2. The low-profile inductor as claimed in claim 1, wherein said flat substrates are printed circuit boards or flexible circuit boards, each carrying a circuit layout at the respective outer surface.

3. The low-profile inductor as claimed in claim 2, wherein each said flat substrate comprises a plurality of metal input contacts and metal output contacts arranged in the outer surface thereof and electrically connected to said circuit layout; the two series of the electrically connected metal wire conductors and connection contacts at each said flat substrate are extended out of said induction zone and respectively electrically connected between said metal input contacts and said metal output contacts.

4. The low-profile inductor as claimed in claim 1, wherein said metal core is selected from the group of iron based, iron-nickel based and cobalt based non-crystalline alloys and iron based bulk nanocrystalline alloy, and made in one of the shapes of annular, rectangular, polygonal and multilateral open frames.

5. The low-profile inductor as claimed in claim 1, wherein said adhesive is selected from the group of polymer adhesive, plastic resin glue, chloroprene phenolic adhesive and quick dry adhesive.

6. A low-profile inductor fabrication method, comprising the steps of:

(i) preparing two flat substrates each having opposing inner surface and outer surface, and then employing a process to form metal wire conductors in the inner surface of each said flat substrate subject to a predetermined radially extended pattern and to form a circuit layout in the outer surface of each said flat substrate subject to a predetermined circuit layout pattern;

(ii) forming a connection contact at each of two distal ends of each of the metal wire conductors at each said flat substrate;

(iii) preparing a metal core, and then applying an adhesive to adhere two opposing sides of said metal core to the inner surfaces of said two flat substrates between the metal wire conductors at the inner surface of each said flat substrates and between the two connection contacts at each said metal wire conductor;

(iv) applying a solder material to the connection contacts at said metal wire conductors to electrically connect the metal wire conductors at one said flat substrate with the metal wire conductors at the other said flat substrate into two series, enabling the metal wire conductors to provide a continuous winding type metal magnetic coil inductive effect; and

(v) after bonding of the metal wire conductors at one said flat substrate with the metal wire conductors at the other said flat substrate, said flat substrates, said metal wire conductors, said solder material and said metal core constitute an inductor.

7. The low-profile inductor fabrication method as claimed in claim 6, wherein the metal wire conductors at said two flat substrates define an induction zone for providing a continuous winding type metal magnetic coil inductive effect.

8. The low-profile inductor fabrication method as claimed in claim 7, wherein each said flat substrate defines opposing input side and output side at the outer surface thereof opposite to said induction zone.

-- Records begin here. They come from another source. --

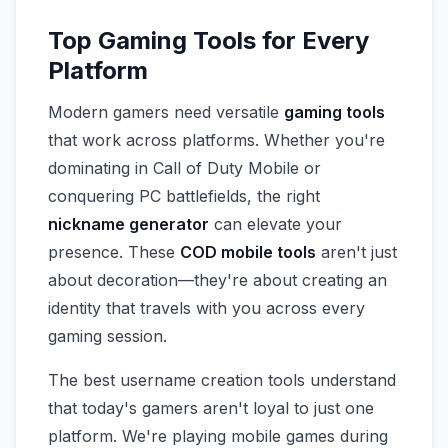
Top Gaming Tools for Every
Platform
Modern gamers need versatile
gaming tools
that work across platforms. Whether you're
dominating in Call of Duty Mobile or
conquering PC battlefields, the right
nickname generator
can elevate your
presence. These
COD mobile tools
aren't just
about decoration—they're about creating an
identity that travels with you across every
gaming session.
The best username creation tools understand
that today's gamers aren't loyal to just one
platform. We're playing mobile games during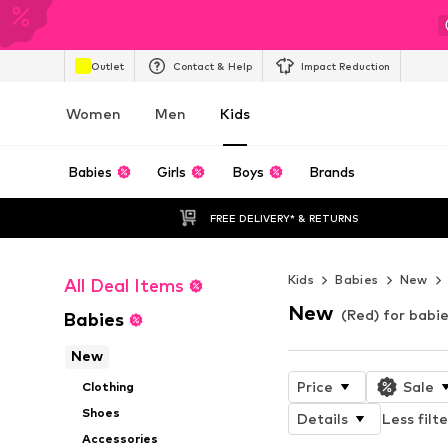
Outlet
Contact & Help
Impact Reduction
Women
Men
Kids
Babies
Girls
Boys
Brands
FREE DELIVERY* & RETURNS
Kids
Babies
New
All Deal Items
New
(Red) for babi
Babies
New
Price
Sale
Clothing
Shoes
Details
Less filte
Accessories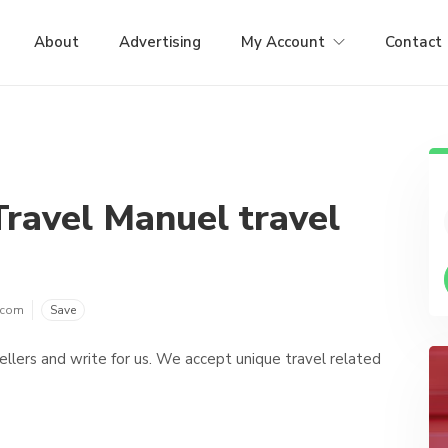
About
Advertising
My Account
Contact
Travel Manuel travel
.com
Save
vellers and write for us. We accept unique travel related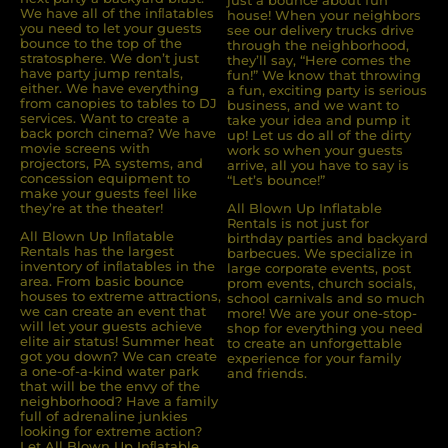
We have all of the inﬂatables
house! When your neighbors
you need to let your guests
see our delivery trucks drive
bounce to the top of the
through the neighborhood,
stratosphere. We don’t just
they’ll say, “Here comes the
have party jump rentals,
fun!” We know that throwing
either. We have everything
a fun, exciting party is serious
from canopies to tables to DJ
business, and we want to
services. Want to create a
take your idea and pump it
back porch cinema? We have
up! Let us do all of the dirty
movie screens with
work so when your guests
projectors, PA systems, and
arrive, all you have to say is
concession equipment to
“Let’s bounce!”
make your guests feel like
they’re at the theater!
All Blown Up Inflatable
Rentals is not just for
All Blown Up Inﬂatable
birthday parties and backyard
Rentals has the largest
barbecues. We specialize in
inventory of inﬂatables in the
large corporate events, post
area. From basic bounce
prom events, church socials,
houses to extreme attractions,
school carnivals and so much
we can create an event that
more! We are your one-stop-
will let your guests achieve
shop for everything you need
elite air status! Summer heat
to create an unforgettable
got you down? We can create
experience for your family
a one-of-a-kind water park
and friends.
that will be the envy of the
neighborhood? Have a family
full of adrenaline junkies
looking for extreme action?
Let All Blown Up Inﬂatable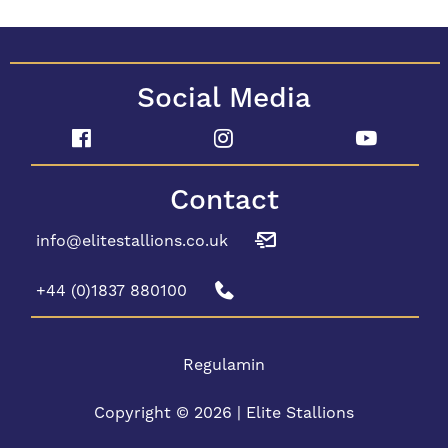
Social Media
Contact
info@elitestallions.co.uk
+44 (0)1837 880100
Regulamin
Copyright © 2026 | Elite Stallions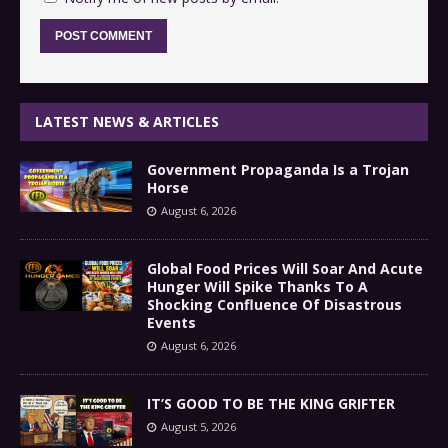
LATEST NEWS & ARTICLES
Government Propaganda Is a Trojan
Horse
August 6, 2026
Global Food Prices Will Soar And Acute
Hunger Will Spike Thanks To A
Shocking Confluence Of Disastrous
Events
August 6, 2026
IT’S GOOD TO BE THE KING GRIFTER
August 5, 2026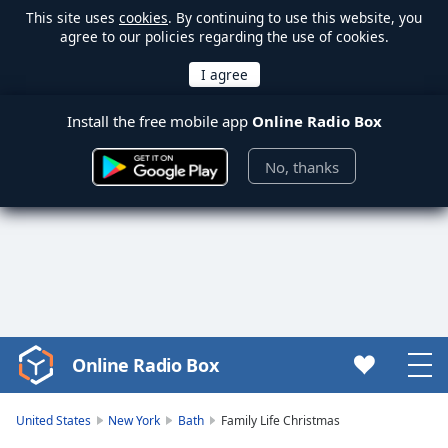
This site uses
cookies
. By continuing to use this website, you
agree to our policies regarding the use of cookies.
Install the free mobile app
Online Radio Box
No, thanks
Online Radio Box
Video
Player
is
United States
New York
Bath
Family Life Christmas
loading.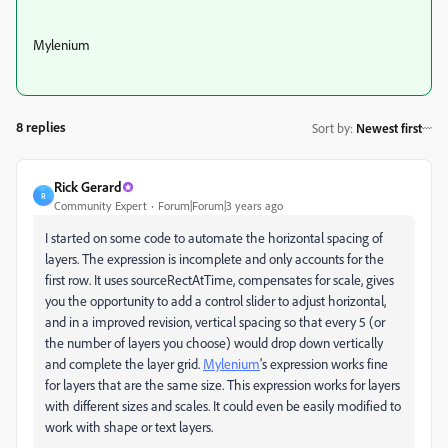
Mylenium
8 replies
Sort by
:
Newest first
Rick Gerard
R
Community Expert
Forum|Forum|3 years ago
I started on some code to automate the horizontal spacing of
layers. The expression is incomplete and only accounts for the
first row. It uses sourceRectAtTime, compensates for scale, gives
you the opportunity to add a control slider to adjust horizontal,
and in a improved revision, vertical spacing so that every 5 (or
the number of layers you choose) would drop down vertically
and complete the layer grid.
Mylenium
's expression works fine
for layers that are the same size. This expression works for layers
with different sizes and scales. It could even be easily modified to
work with shape or text layers.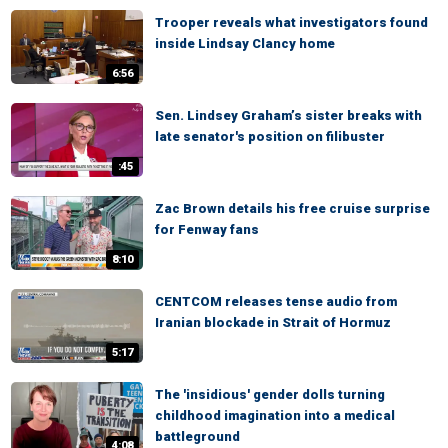
Trooper reveals what investigators found
inside Lindsay Clancy home
6:56
Sen. Lindsey Graham’s sister breaks with
late senator's position on filibuster
:45
Zac Brown details his free cruise surprise
for Fenway fans
8:10
CENTCOM releases tense audio from
Iranian blockade in Strait of Hormuz
5:17
The 'insidious' gender dolls turning
childhood imagination into a medical
battleground
4:08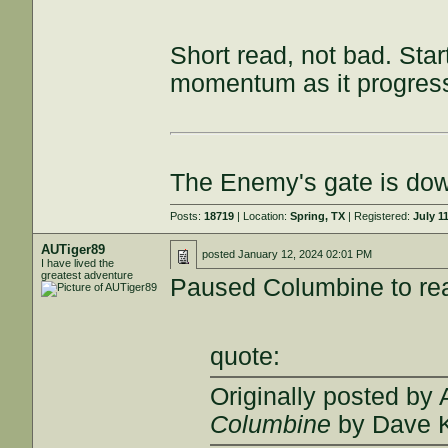
Short read, not bad. Star
momentum as it progres
The Enemy's gate is do
Posts:
18719
| Location:
Spring, TX
| Registered:
July 1
AUTiger89
posted
January 12, 2024 02:01 PM
I have lived the
greatest adventure
Paused Columbine to r
quote:
Originally posted by
Columbine
by Dave 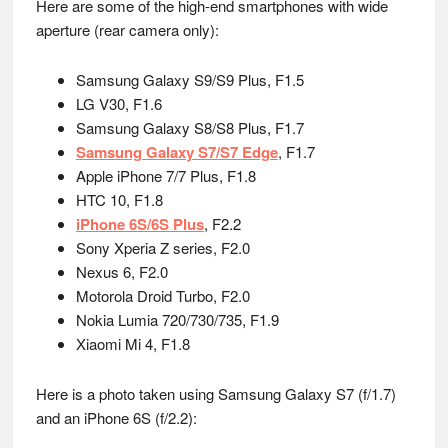
Here are some of the high-end smartphones with wide
aperture (rear camera only):
Samsung Galaxy S9/S9 Plus, F1.5
LG V30, F1.6
Samsung Galaxy S8/S8 Plus, F1.7
Samsung Galaxy S7/S7 Edge
, F1.7
Apple iPhone 7/7 Plus, F1.8
HTC 10, F1.8
iPhone 6S/6S Plus
, F2.2
Sony Xperia Z series, F2.0
Nexus 6, F2.0
Motorola Droid Turbo, F2.0
Nokia Lumia 720/730/735, F1.9
Xiaomi Mi 4, F1.8
Here is a photo taken using Samsung Galaxy S7 (f/1.7)
and an iPhone 6S (f/2.2):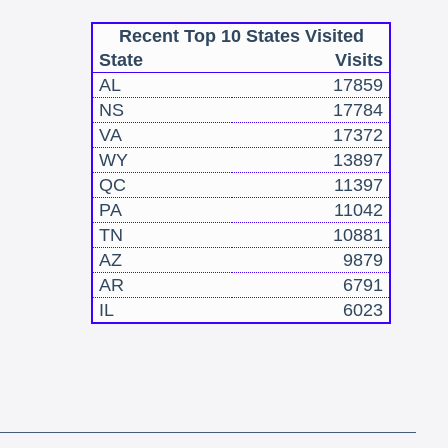
Recent Top 10 States Visited
State
Visits
AL
17859
NS
17784
VA
17372
WY
13897
QC
11397
PA
11042
TN
10881
AZ
9879
AR
6791
IL
6023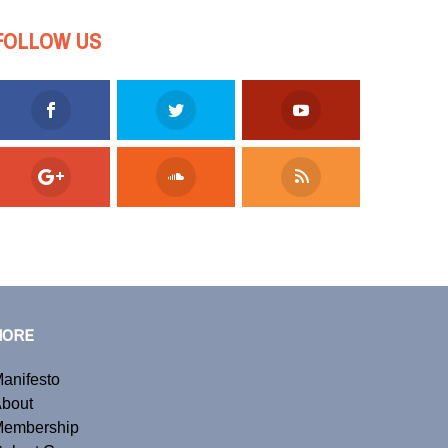
FOLLOW US
MORE
anifesto
bout
embership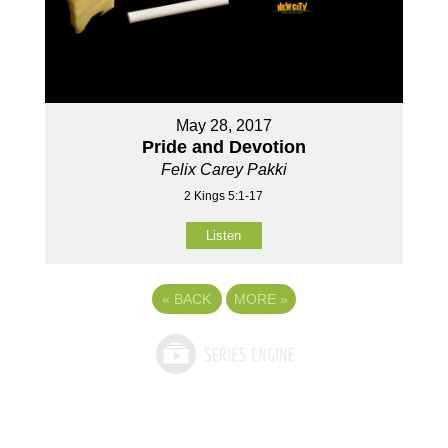
May 28, 2017
Pride and Devotion
Felix Carey Pakki
2 Kings 5:1-17
Listen
«
BACK
MORE
»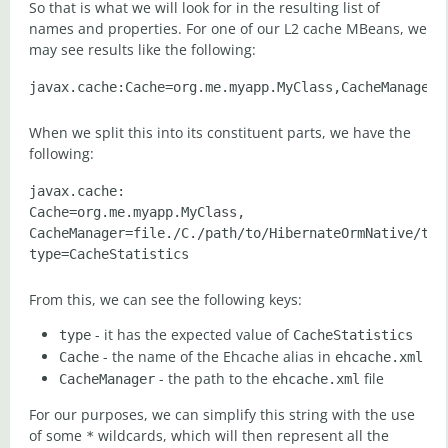
So that is what we will look for in the resulting list of
names and properties. For one of our L2 cache MBeans, we
may see results like the following:
When we split this into its constituent parts, we have the
following:
javax.cache:

Cache=org.me.myapp.MyClass,

CacheManager=file./C./path/to/HibernateOrmNative/targ
From this, we can see the following keys:
- it has the expected value of
type
CacheStatistics
- the name of the Ehcache alias in
Cache
ehcache.xml
- the path to the
file
CacheManager
ehcache.xml
For our purposes, we can simplify this string with the use
of some
wildcards, which will then represent all the
*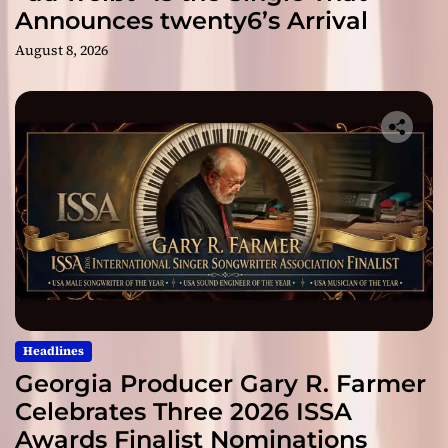
Announces twenty6’s Arrival
August 8, 2026
Headlines
Georgia Producer Gary R. Farmer
Celebrates Three 2026 ISSA
Awards Finalist Nominations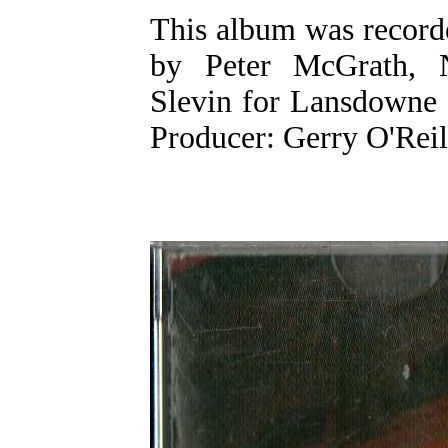
This album was record
by Peter McGrath, N
Slevin for Lansdowne 
Producer: Gerry O'Reil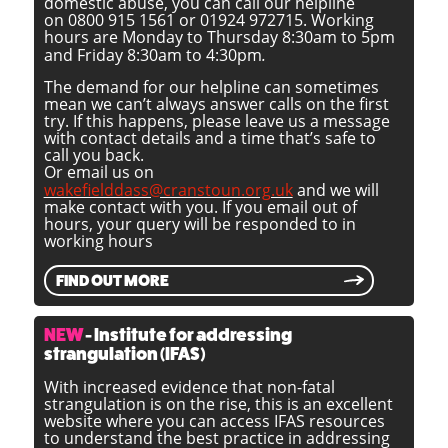
domestic abuse, you can call our helpline
on 0800 915 1561 or 01924 972715. Working
hours are Monday to Thursday 8:30am to 5pm
and Friday 8:30am to 4:30pm
.
The demand for our helpline can sometimes
mean we can’t always answer calls on the first
try. If this happens, please leave us a message
with contact details and a time that’s safe to
call you back.
Or email us on
wakefielddass@cranstoun.org.uk
and we will
make contact with you. If you email out of
hours, your query will be responded to in
working hours
FIND OUT MORE
NEW
- Institute for addressing
strangulation (IFAS)
With increased evidence that non-fatal
strangulation is on the rise, this is an excellent
website where you can access IFAS resources
to understand the best practice in addressing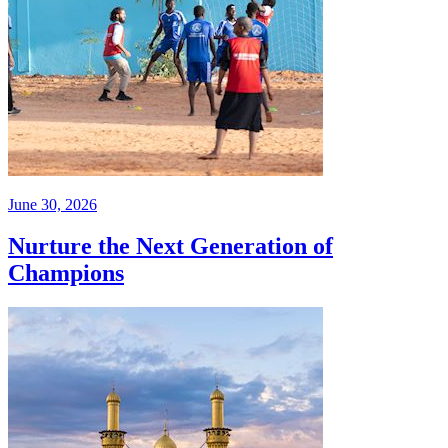
June 30, 2026
Nurture the Next Generation of
Champions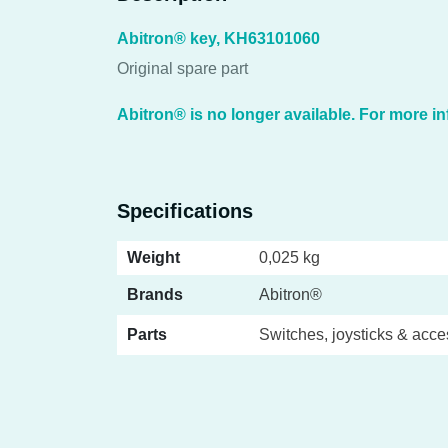
Abitron® key, KH63101060
Original spare part
Abitron® is no longer available. For more in
Specifications
Weight
0,025 kg
Brands
Abitron®
Parts
Switches, joysticks & acce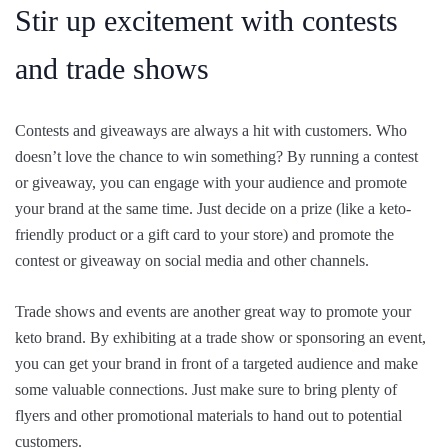
Stir up excitement with contests
and trade shows
Contests and giveaways are always a hit with customers. Who
doesn’t love the chance to win something? By running a contest
or giveaway, you can engage with your audience and promote
your brand at the same time. Just decide on a prize (like a keto-
friendly product or a gift card to your store) and promote the
contest or giveaway on social media and other channels.
Trade shows and events are another great way to promote your
keto brand. By exhibiting at a trade show or sponsoring an event,
you can get your brand in front of a targeted audience and make
some valuable connections. Just make sure to bring plenty of
flyers and other promotional materials to hand out to potential
customers.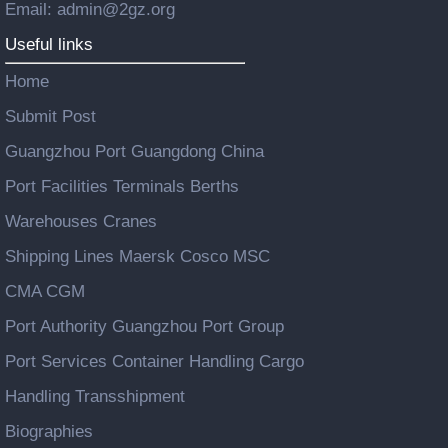
Email: admin@2gz.org
Useful links
Home
Submit Post
Guangzhou Port Guangdong China
Port Facilities Terminals Berths
Warehouses Cranes
Shipping Lines Maersk Cosco MSC
CMA CGM
Port Authority Guangzhou Port Group
Port Services Container Handling Cargo
Handling Transshipment
Biographies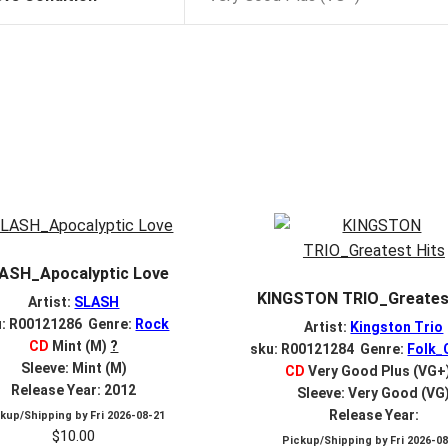
ASH_Apocalyptic Love
KINGSTON TRIO_Greatest
Artist:
SLASH
u: R00121286 Genre:
Rock
Artist:
Kingston Trio
CD
Mint (M)
?
sku: R00121284 Genre:
Folk_
Sleeve: Mint (M)
CD
Very Good Plus (VG+
Release Year: 2012
Sleeve: Very Good (VG
Release Year:
ckup/Shipping by
Fri 2026-08-21
$
10.00
Pickup/Shipping by
Fri 2026-0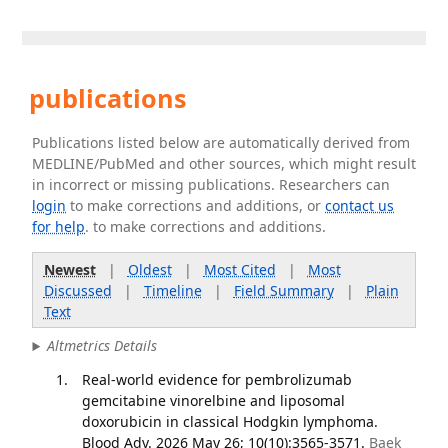
publications
Publications listed below are automatically derived from
MEDLINE/PubMed and other sources, which might result
in incorrect or missing publications. Researchers can
login
to make corrections and additions, or
contact us
for help
. to make corrections and additions.
Newest
|
Oldest
|
Most Cited
|
Most
Discussed
|
Timeline
|
Field Summary
|
Plain
Text
Altmetrics Details
Real-world evidence for pembrolizumab
gemcitabine vinorelbine and liposomal
doxorubicin in classical Hodgkin lymphoma.
Blood Adv. 2026 May 26; 10(10):3565-3571.
Baek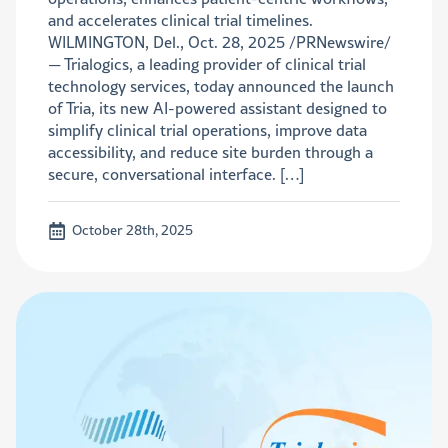
and accelerates clinical trial timelines.
WILMINGTON, Del., Oct. 28, 2025 /PRNewswire/
— Trialogics, a leading provider of clinical trial
technology services, today announced the launch
of Tria, its new AI-powered assistant designed to
simplify clinical trial operations, improve data
accessibility, and reduce site burden through a
secure, conversational interface. […]
October 28th, 2025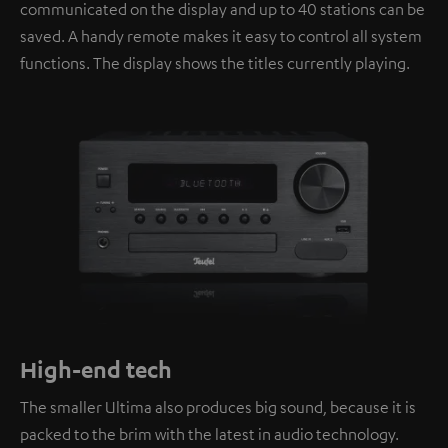
communicated on the display and up to 40 stations can be
saved. A handy remote makes it easy to control all system
functions. The display shows the titles currently playing.
High-end tech
The smaller Ultima also produces big sound, because it is
packed to the brim with the latest in audio technology.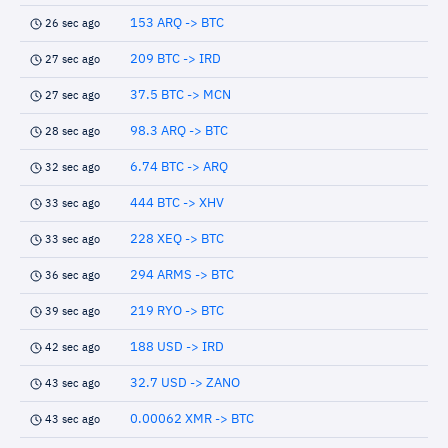
153 ARQ -> BTC
26 sec ago
209 BTC -> IRD
27 sec ago
37.5 BTC -> MCN
27 sec ago
98.3 ARQ -> BTC
28 sec ago
6.74 BTC -> ARQ
32 sec ago
444 BTC -> XHV
33 sec ago
228 XEQ -> BTC
33 sec ago
294 ARMS -> BTC
36 sec ago
219 RYO -> BTC
39 sec ago
188 USD -> IRD
42 sec ago
32.7 USD -> ZANO
43 sec ago
0.00062 XMR -> BTC
43 sec ago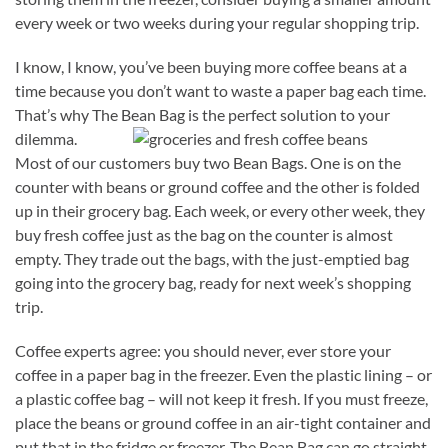
every week or two weeks during your regular shopping trip.
I know, I know, you’ve been buying more coffee beans at a
time because you don’t want to waste a paper bag each time.
That’s why The Bean Bag is the perfect solution to your
dilemma.
Most of our customers buy two Bean Bags. One is on the
counter with beans or ground coffee and the other is folded
up in their grocery bag. Each week, or every other week, they
buy fresh coffee just as the bag on the counter is almost
empty. They trade out the bags, with the just-emptied bag
going into the grocery bag, ready for next week’s shopping
trip.
Coffee experts agree: you should never, ever store your
coffee in a paper bag in the freezer. Even the plastic lining – or
a plastic coffee bag – will not keep it fresh. If you must freeze,
place the beans or ground coffee in an air-tight container and
put that in the fridge or freezer. The Bean Bag can go straight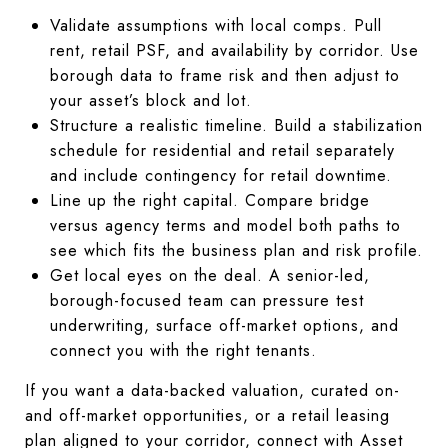
Validate assumptions with local comps. Pull
rent, retail PSF, and availability by corridor. Use
borough data to frame risk and then adjust to
your asset’s block and lot.
Structure a realistic timeline. Build a stabilization
schedule for residential and retail separately
and include contingency for retail downtime.
Line up the right capital. Compare bridge
versus agency terms and model both paths to
see which fits the business plan and risk profile.
Get local eyes on the deal. A senior-led,
borough-focused team can pressure test
underwriting, surface off-market options, and
connect you with the right tenants.
If you want a data-backed valuation, curated on-
and off-market opportunities, or a retail leasing
plan aligned to your corridor, connect with Asset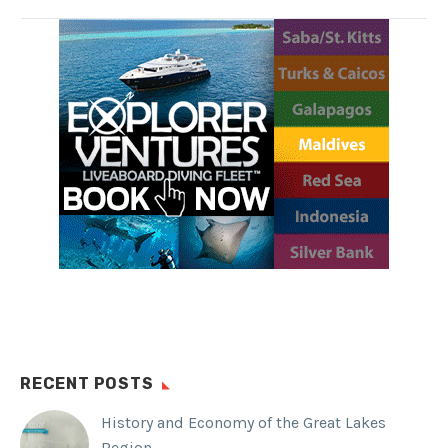
rainforest, beautiful Balinese
villages, and one of the largest
wrecks accessible to snorkelers
and divers.
SHARE THIS:
Facebook
WhatsApp
Twitter
Reddit
Tumblr
RECENT POSTS
History and Economy of the Great Lakes
Region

9. The low-profile inductor fabrication method as claimed in claim 6, wherein said metal core is selected from the group of iron based, iron-nickel based and cobalt based non-crystalline alloys and iron based bulk nanocrystalline alloy, and made in one of the shapes of annular, rectangular, polygonal and multilateral open frames.

10. The low-profile inductor fabrication method as claimed in claim 6, wherein said adhesive is selected from the group of polymer adhesive, plastic resin glue, chloroprene phenolic adhesive and quick dry adhesive.